Kaggle House Prices challenge
This is an overview of the approach used on the Kaggle House Prices challenge. The training dataset consists of 1460 house sale price observations with 81 features, while the test set consists of 1459 houses with sale price omitted. The metric is RMSE of the log of the sale price.
Data Cleaning
In the R Markdown file https://github.com/richcorrado/Housing-Prices-ART/blob/master/EDA_plus_feateng.Rmd, I do an exhaustive exploratory data analysis. I find that around 30 of the feature columns contain missing entries, so the first steps are to determine the nature of the missing data. Where appropriate, I use decision trees with the rpart package to impute missing values using a subset of relevant features to predict the missing values. I expect that this is slightly better than using mean/median or nearest neighbors.
A complication here is that 11 features correspond to the houses’ basement, while around 80 houses from the combined training + test set have no basement at all. Similarly, 7 features correspond to the garage, while around 159 houses have no garage. In the analysis, I explore fitting models to the various subsets I can obtain from NoBasement and NoGarage boolean features.

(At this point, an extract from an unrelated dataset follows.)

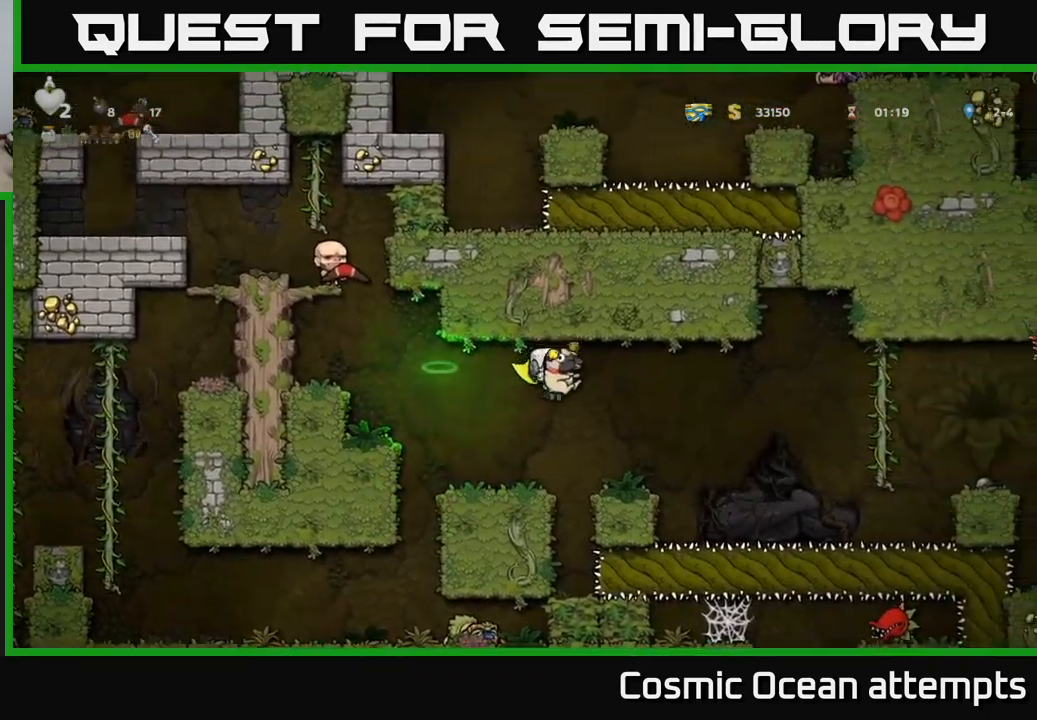
{"buttons": ["A", "DPAD_RIGHT"], "left_stick": "center", "right_stick": "center", "events": []}
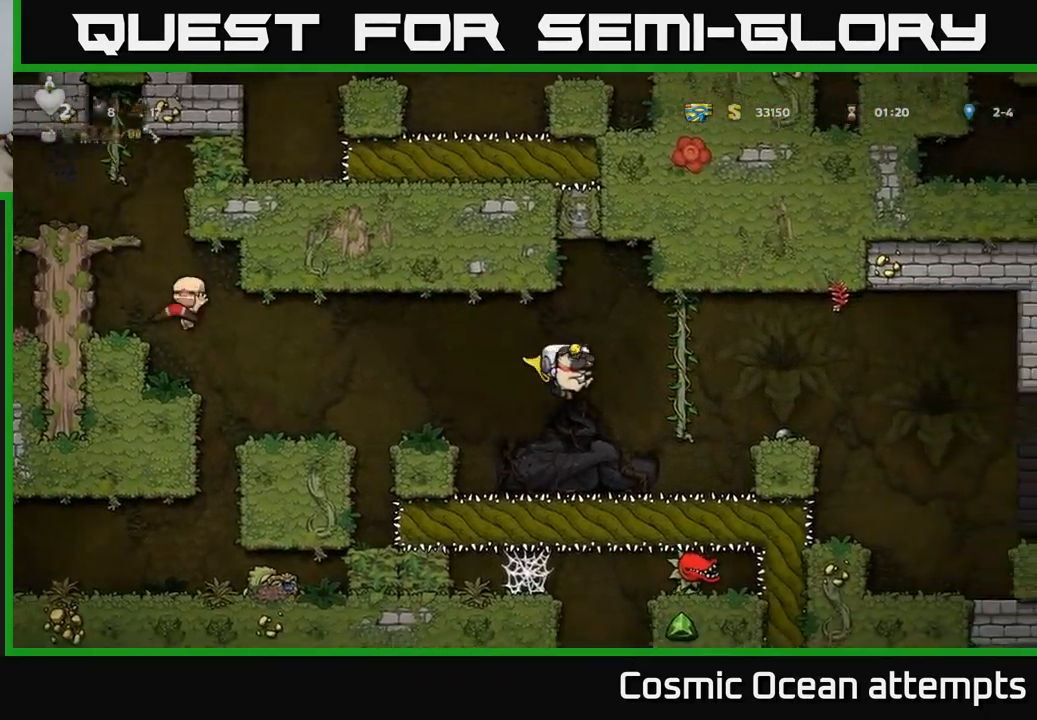
{"buttons": ["A", "DPAD_RIGHT"], "left_stick": "center", "right_stick": "center", "events": []}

I also examine every feature for typos or mutual inconsistencies. For instance, there is a feature called MSSubClass that is a number corresponding to an industry code for the type of dwelling. In many cases, this feature was found to be inconsistent with another feature called HouseStyle, which contained roughly the same information stored as a factor whose levels were the dwelling types. In reconciling errors, I assumed that the HouseStyle error was less prone to coding error, since the levels were words rather than numerical codes.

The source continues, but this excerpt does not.